- [Parts of the exercise]
**1.** Answer these questions from the text on acid neutralization capacity:
(a) Within what pH range should the overall waste body at a site become and remain?
(b) Which two external effects are given as sources of acid or base?
(c) Why is the pH stability of a site evaluated through the testing of single waste materials?
**2.** Update the acid neutralization capacity text between "Acid neutralization capacity (ANC) -property" and "materials or leachates).", inclusive, so that "surroundings" reads "environment".
**3.** Carry the text on acid neutralization capacity forward past its last sentence.

- [Text excerpt]
>> begin

Determination of the acid neutralization capacity (ANC)

Jutta Laine-Ylijoki, Markku Juvankoski, Tommi Kaartinen, Elina Merta, Ulla-Maija Mroueh, Jarno Mäkinen, Emma Niemeläinen, Henna Punkkinen  & Margareta Wahlström, VTT Technical Research Centre of Finland Ltd, P.O. Box 1000, FI-02044 VTT, Finland.

Introduction

Acid neutralization capacity (ANC) -property gives information on the behaviour of the waste material itself, but it is also important for understanding the influence on the surroundings at a site (e.g. due to interaction with other materials or leachates).

The overall waste body at a site needs to become and remain roughly neutral (pH 7-8) in order to avoid any long-term adverse effects in the waste body or in the environment of a site. Acidic or alkaline leachate occurs when the neutralization effects (e.g. minerals) are not able to neutralize acid or base generated by reactions in waste (e.g. sulphide oxidation, anaerobic or aerobic digestion of organics) or by external effects (e.g. acid rain, carbonation due to reaction with atmospheric carbon dioxide). Adverse effects (e.g. increase in metals and organics leachability, negative impact on landfill barriers) may be caused both by low or high pH values in waste leachate.

The buffer capacity of a waste can be measured and expressed in terms of the so-called acid neutralization capacity (ANC). It is usually not possible to assess the buffering capacity of an entire site and therefore the pH stability of a site is evaluated through the testing of single waste materials and taking into account the actual site conditions in the test interpretation (e.g. waste streams, site construction, management etc). Therefore, the ANC property cannot be evaluated alone. For evaluation of risk related to specific ANC data, information is needed on the waste properties that are critical to pH behaviour. (Wahlström et al. 2009)

>> end

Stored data
>> begin

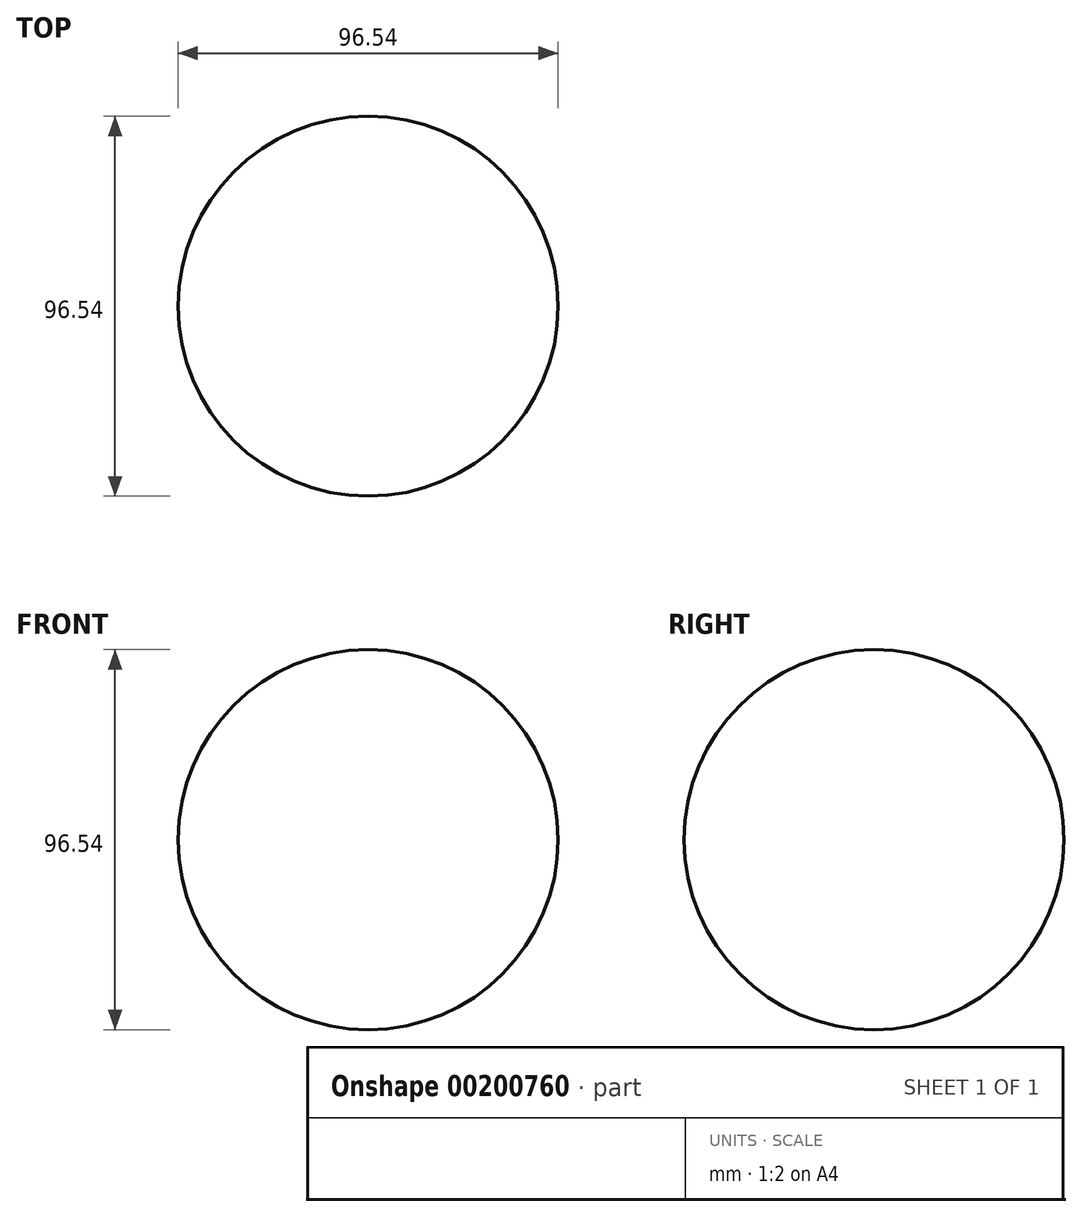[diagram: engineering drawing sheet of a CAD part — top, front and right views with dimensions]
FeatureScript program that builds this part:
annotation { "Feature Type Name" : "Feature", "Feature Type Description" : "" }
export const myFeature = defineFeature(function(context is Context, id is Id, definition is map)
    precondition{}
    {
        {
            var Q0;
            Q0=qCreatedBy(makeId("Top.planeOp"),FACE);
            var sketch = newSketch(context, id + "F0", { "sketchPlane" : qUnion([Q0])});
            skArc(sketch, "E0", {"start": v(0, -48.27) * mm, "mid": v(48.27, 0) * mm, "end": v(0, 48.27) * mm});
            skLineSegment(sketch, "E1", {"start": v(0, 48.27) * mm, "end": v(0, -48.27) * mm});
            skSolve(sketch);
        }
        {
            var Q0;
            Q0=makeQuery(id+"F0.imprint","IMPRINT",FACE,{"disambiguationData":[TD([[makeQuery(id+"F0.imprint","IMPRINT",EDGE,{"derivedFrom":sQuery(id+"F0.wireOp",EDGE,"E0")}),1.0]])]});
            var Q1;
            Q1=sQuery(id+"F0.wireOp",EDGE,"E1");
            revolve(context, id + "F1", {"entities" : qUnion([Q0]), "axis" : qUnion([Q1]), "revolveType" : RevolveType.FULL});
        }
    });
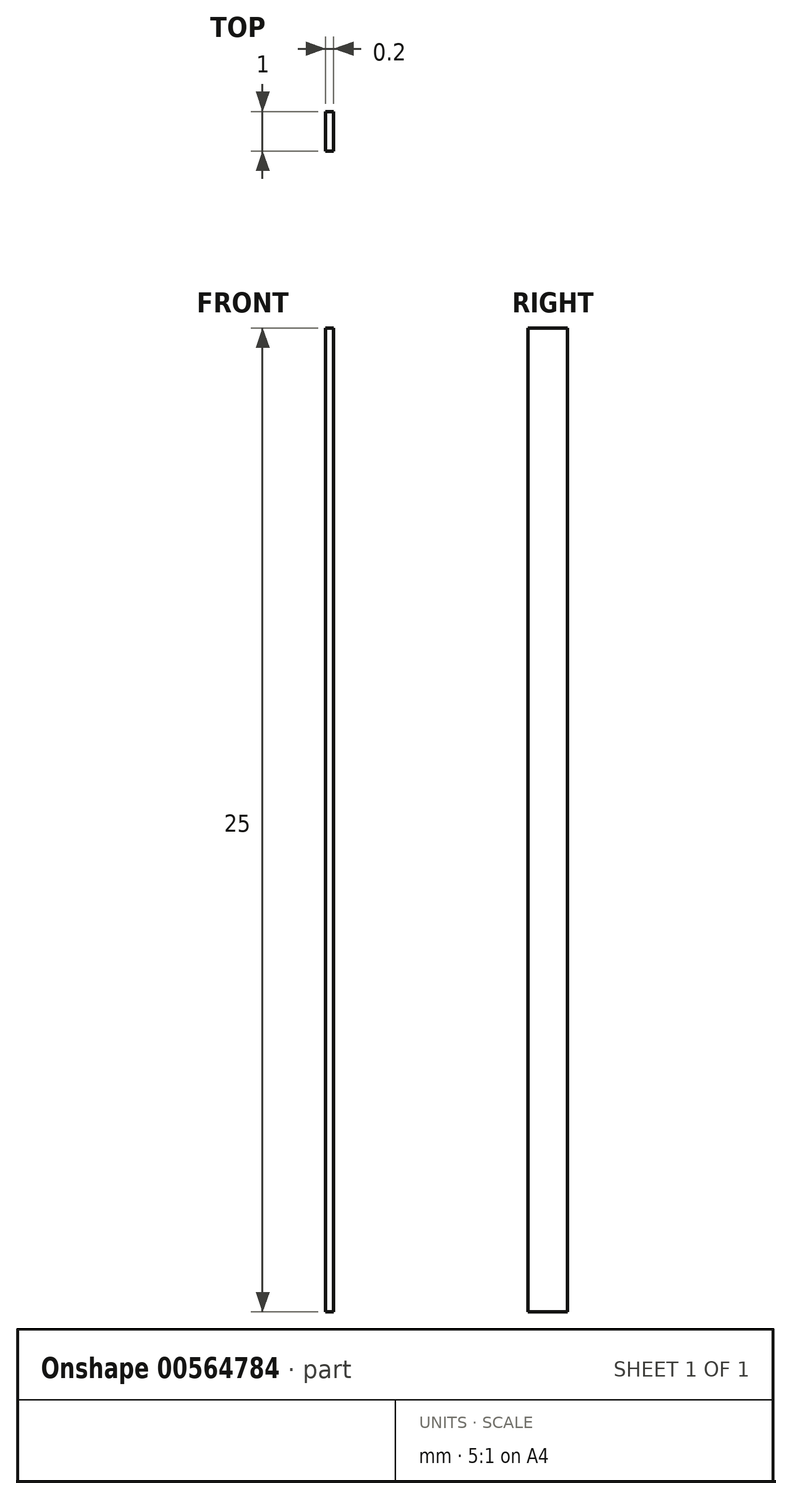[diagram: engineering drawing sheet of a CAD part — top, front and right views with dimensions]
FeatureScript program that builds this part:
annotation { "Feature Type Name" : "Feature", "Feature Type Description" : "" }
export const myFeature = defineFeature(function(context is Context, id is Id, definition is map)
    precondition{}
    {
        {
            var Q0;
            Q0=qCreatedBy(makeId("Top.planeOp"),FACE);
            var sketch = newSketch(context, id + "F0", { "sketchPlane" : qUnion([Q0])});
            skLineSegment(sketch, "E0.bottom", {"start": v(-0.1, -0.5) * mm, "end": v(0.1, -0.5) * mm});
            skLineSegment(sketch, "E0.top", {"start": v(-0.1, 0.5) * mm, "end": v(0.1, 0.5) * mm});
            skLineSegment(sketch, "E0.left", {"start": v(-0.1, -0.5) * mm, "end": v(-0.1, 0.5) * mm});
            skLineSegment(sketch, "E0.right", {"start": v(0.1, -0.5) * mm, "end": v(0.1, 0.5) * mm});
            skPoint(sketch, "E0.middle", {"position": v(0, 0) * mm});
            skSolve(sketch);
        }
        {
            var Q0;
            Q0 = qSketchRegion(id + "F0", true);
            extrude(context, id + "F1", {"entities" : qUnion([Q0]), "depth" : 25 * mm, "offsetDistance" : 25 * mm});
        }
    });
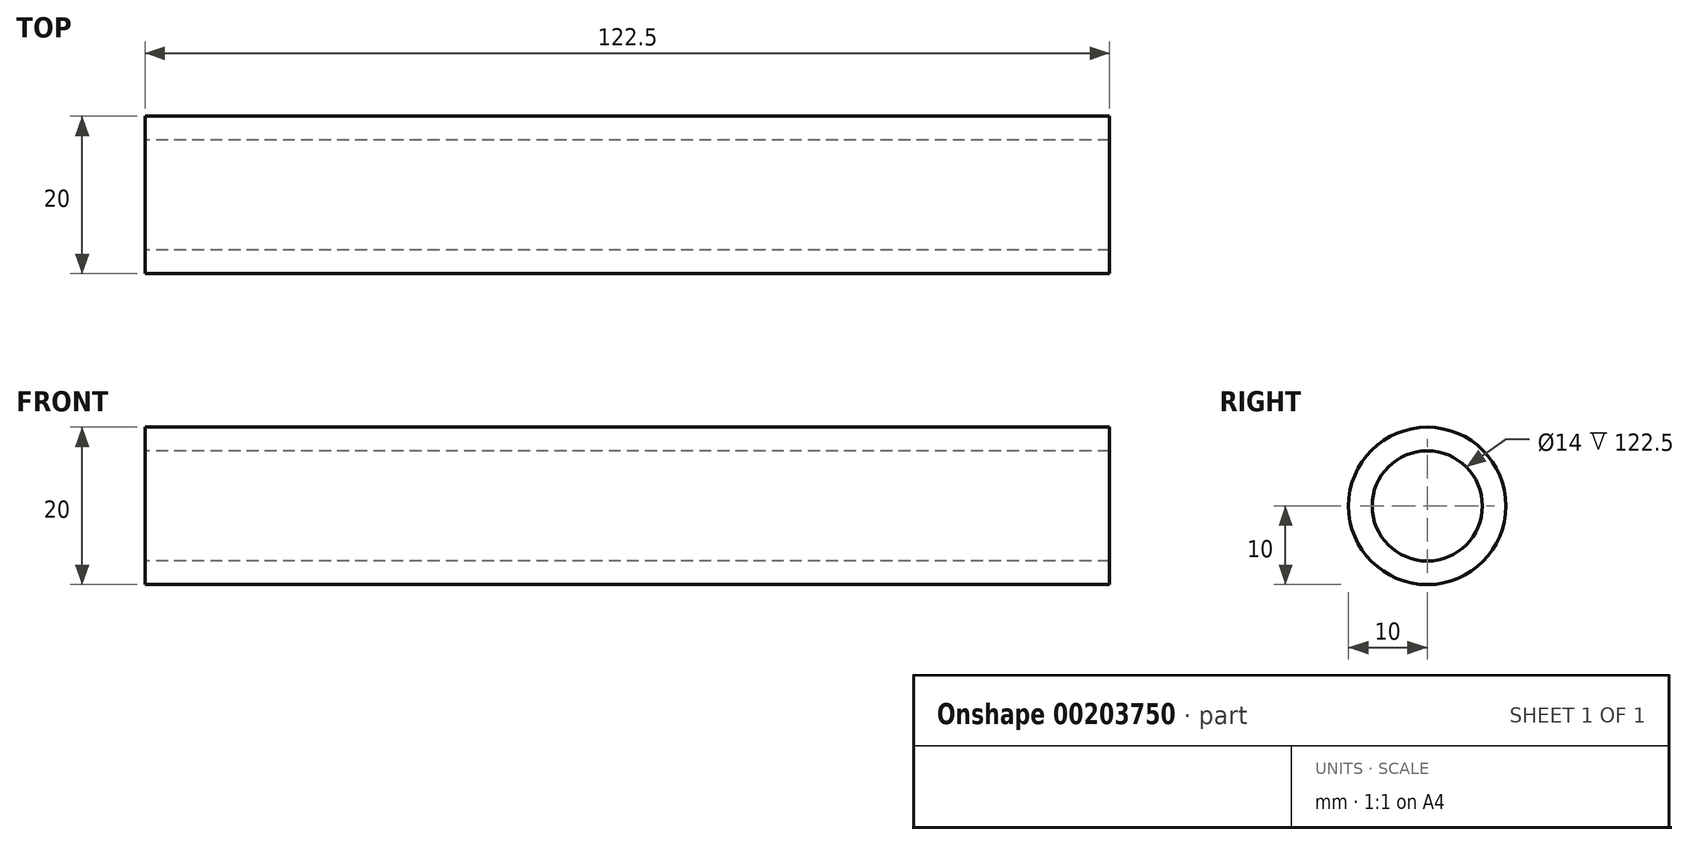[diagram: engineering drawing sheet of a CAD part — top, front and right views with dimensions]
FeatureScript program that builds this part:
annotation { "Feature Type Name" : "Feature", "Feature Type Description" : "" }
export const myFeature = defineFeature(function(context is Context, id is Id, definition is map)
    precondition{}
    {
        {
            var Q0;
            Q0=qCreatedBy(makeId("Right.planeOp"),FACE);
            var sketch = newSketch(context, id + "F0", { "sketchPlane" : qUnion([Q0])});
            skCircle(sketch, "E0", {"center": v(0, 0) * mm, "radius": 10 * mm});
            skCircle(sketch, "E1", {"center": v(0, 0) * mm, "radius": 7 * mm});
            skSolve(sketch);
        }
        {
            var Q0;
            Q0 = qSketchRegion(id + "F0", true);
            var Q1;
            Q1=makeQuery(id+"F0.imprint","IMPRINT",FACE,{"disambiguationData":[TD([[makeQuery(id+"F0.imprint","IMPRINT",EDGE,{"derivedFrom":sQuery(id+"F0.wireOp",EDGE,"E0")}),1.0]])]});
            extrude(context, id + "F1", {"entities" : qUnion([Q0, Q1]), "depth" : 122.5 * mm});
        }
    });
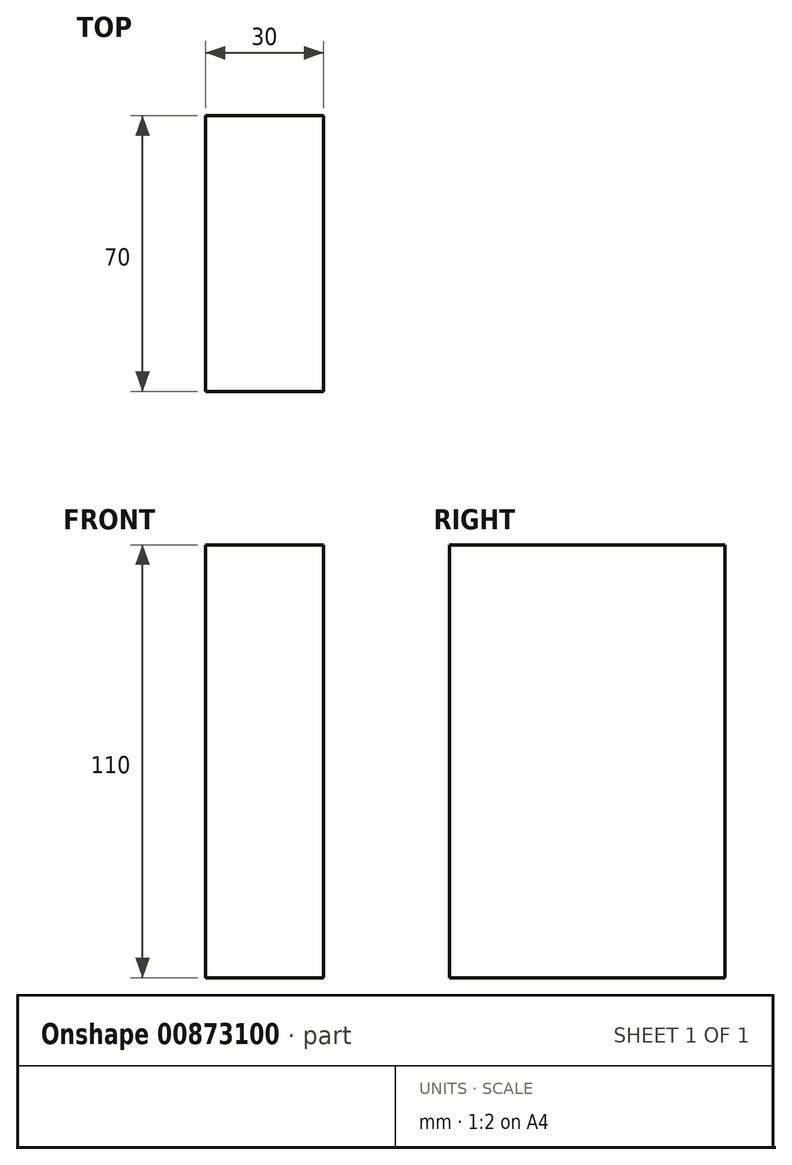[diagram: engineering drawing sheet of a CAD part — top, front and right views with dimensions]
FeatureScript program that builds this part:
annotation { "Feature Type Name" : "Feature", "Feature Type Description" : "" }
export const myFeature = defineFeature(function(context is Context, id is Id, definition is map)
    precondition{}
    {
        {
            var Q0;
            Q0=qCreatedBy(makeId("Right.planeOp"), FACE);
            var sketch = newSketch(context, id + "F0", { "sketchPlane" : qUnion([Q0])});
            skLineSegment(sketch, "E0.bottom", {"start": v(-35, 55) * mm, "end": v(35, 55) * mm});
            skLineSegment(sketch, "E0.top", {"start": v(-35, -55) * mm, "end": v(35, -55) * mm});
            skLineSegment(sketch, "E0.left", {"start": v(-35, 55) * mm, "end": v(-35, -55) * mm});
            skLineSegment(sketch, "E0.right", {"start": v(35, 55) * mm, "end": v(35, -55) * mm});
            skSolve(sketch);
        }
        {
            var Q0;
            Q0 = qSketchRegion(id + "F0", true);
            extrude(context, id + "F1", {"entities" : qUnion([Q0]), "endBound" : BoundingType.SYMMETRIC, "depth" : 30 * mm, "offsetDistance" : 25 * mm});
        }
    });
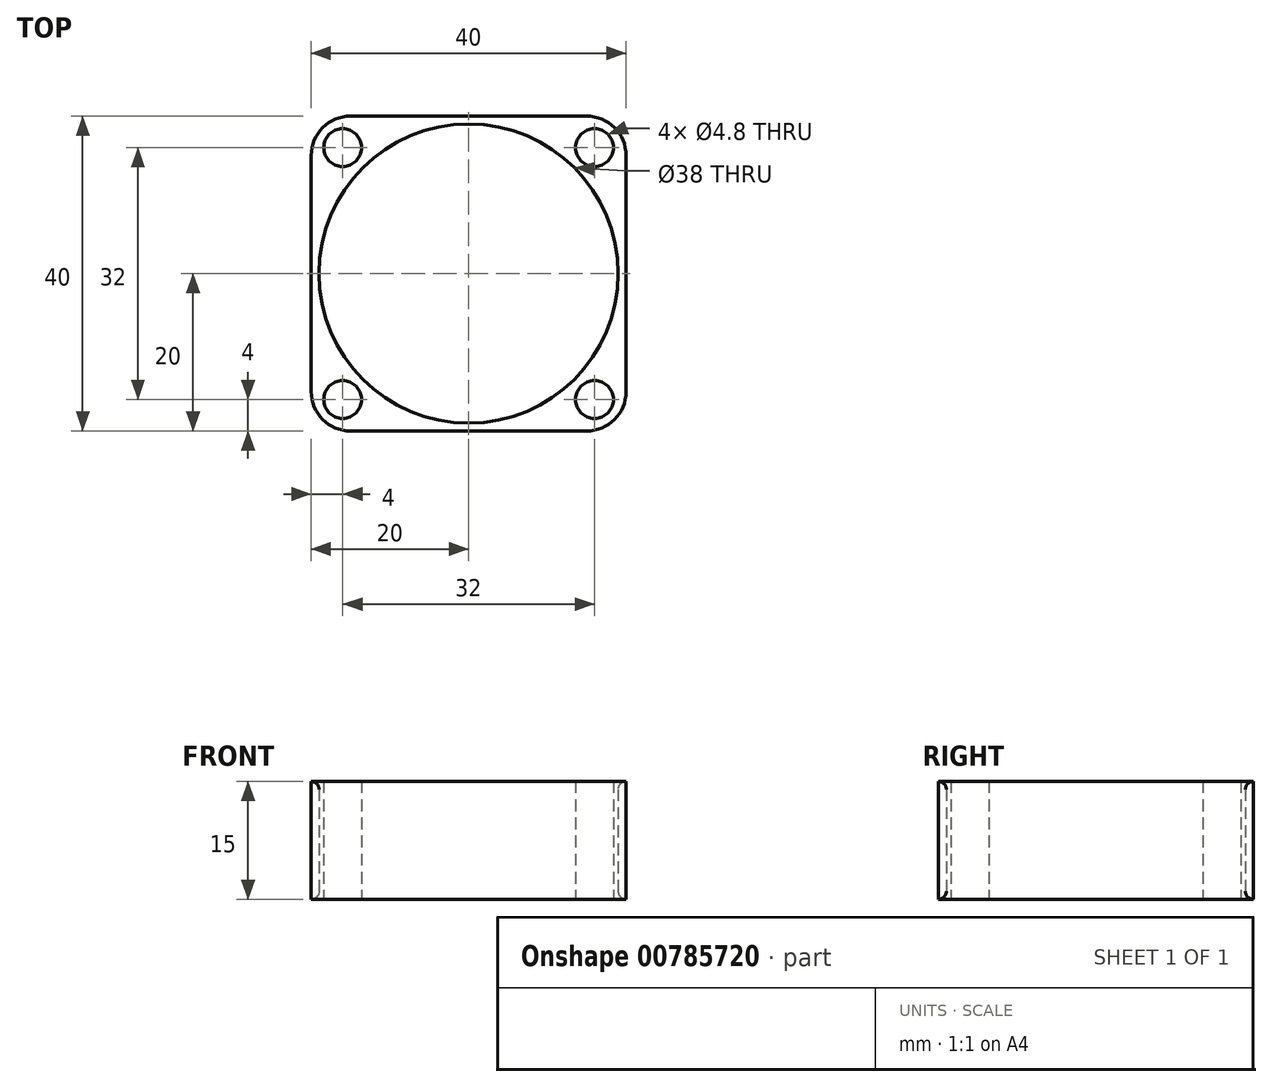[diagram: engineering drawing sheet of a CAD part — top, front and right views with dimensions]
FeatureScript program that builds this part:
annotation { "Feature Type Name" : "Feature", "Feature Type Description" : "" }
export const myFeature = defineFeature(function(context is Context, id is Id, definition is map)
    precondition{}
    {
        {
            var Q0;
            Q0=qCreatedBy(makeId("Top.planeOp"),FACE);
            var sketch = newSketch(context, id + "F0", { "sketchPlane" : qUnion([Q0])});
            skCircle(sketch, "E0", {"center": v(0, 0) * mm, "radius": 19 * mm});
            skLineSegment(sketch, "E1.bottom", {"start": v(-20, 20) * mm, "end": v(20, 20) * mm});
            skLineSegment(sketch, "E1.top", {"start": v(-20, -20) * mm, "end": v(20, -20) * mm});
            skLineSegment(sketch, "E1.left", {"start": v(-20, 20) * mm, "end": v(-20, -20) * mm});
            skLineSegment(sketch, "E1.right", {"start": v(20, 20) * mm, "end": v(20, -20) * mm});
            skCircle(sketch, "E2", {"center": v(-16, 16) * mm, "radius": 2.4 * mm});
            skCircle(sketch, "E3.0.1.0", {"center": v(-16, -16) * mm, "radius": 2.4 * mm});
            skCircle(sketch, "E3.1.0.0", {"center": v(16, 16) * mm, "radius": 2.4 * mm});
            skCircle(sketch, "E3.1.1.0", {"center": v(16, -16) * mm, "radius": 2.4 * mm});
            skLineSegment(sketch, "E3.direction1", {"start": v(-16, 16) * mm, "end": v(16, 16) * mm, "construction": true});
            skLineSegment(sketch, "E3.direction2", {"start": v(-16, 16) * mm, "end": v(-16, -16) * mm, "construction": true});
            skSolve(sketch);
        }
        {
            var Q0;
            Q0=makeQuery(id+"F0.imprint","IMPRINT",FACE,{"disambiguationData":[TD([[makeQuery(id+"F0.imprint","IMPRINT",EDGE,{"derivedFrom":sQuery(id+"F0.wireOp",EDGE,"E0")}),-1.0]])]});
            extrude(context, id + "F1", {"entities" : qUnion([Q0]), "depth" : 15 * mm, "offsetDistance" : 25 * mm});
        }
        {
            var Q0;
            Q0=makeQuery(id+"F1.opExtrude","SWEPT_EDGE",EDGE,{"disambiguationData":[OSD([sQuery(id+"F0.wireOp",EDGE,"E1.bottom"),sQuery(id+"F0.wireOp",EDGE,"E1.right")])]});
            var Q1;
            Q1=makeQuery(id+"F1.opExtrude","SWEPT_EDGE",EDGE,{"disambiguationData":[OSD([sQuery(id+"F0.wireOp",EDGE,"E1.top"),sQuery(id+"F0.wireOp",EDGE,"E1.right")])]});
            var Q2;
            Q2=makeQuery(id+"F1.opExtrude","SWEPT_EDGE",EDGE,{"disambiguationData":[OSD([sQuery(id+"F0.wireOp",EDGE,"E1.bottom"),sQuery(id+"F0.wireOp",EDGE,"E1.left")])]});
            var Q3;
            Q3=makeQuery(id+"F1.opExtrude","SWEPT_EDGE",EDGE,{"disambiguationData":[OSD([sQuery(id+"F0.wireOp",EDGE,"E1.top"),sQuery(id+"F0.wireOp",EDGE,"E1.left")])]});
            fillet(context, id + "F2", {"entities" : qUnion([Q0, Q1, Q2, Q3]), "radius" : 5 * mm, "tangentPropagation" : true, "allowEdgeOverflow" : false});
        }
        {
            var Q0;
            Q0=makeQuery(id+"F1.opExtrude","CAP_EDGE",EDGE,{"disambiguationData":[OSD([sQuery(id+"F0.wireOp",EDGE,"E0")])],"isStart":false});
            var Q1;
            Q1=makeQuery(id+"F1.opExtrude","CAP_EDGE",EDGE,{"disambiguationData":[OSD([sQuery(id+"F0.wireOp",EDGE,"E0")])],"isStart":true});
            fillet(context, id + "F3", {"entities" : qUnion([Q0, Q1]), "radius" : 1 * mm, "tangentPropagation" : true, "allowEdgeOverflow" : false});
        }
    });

>> end

- [Task answers]
**1.**
(a) pH 7-8, which is roughly neutral.
(b) Acid rain, and carbonation due to reaction with atmospheric carbon dioxide.
(c) It is usually not possible to assess the buffering capacity of an entire site.

**2.**
Acid neutralization capacity (ANC) -property gives information on the behaviour of the waste material itself, but it is also important for understanding the influence on the environment at a site (e.g. due to interaction with other materials or leachates).

**3.**
ANC as a parameter

The acid neutralization capacity (ANC) of waste is a measure for the overall buffering capacity against the change in pH which might stem from reactions in the waste materials themselves or external conditions. In both cases, this leads to a change of pH in site leachate (e.g. through formation of acid). ANC measurements cover both the acid neutralization capacity of the waste solution and the solids present.

The term “alkalinity” is often incorrectly used for ANC. Alkalinity means the ability of a solution to neutralize acids to the equivalence points of carbonate or bicarbonate. According to a more general definition given in the IPCC report (2001), alkalinity is a measure of the capacity of water to neutralize acids. The data can also be used to assess the effect of external influences, such as carbonation and oxidation (acid production resulting from sulphide oxidation in sulphide-containing waste, e.g. mining waste or acidic sulphate soils) on the pH of a waste. The external influences need to be calculated in the same units to allow comparison, and therefore carbonation would have to be assessed through the volume of gas, concentration of CO2, and conversion to corresponding moles of H+ neutralizing capacity. The terms often used in connection with acid neutralization capacity are collated in Table 1. (Wahlström et al. 2009)

Table 1. The terms often used in connection with acid neutralization capacity (Wahlström et al. 2009).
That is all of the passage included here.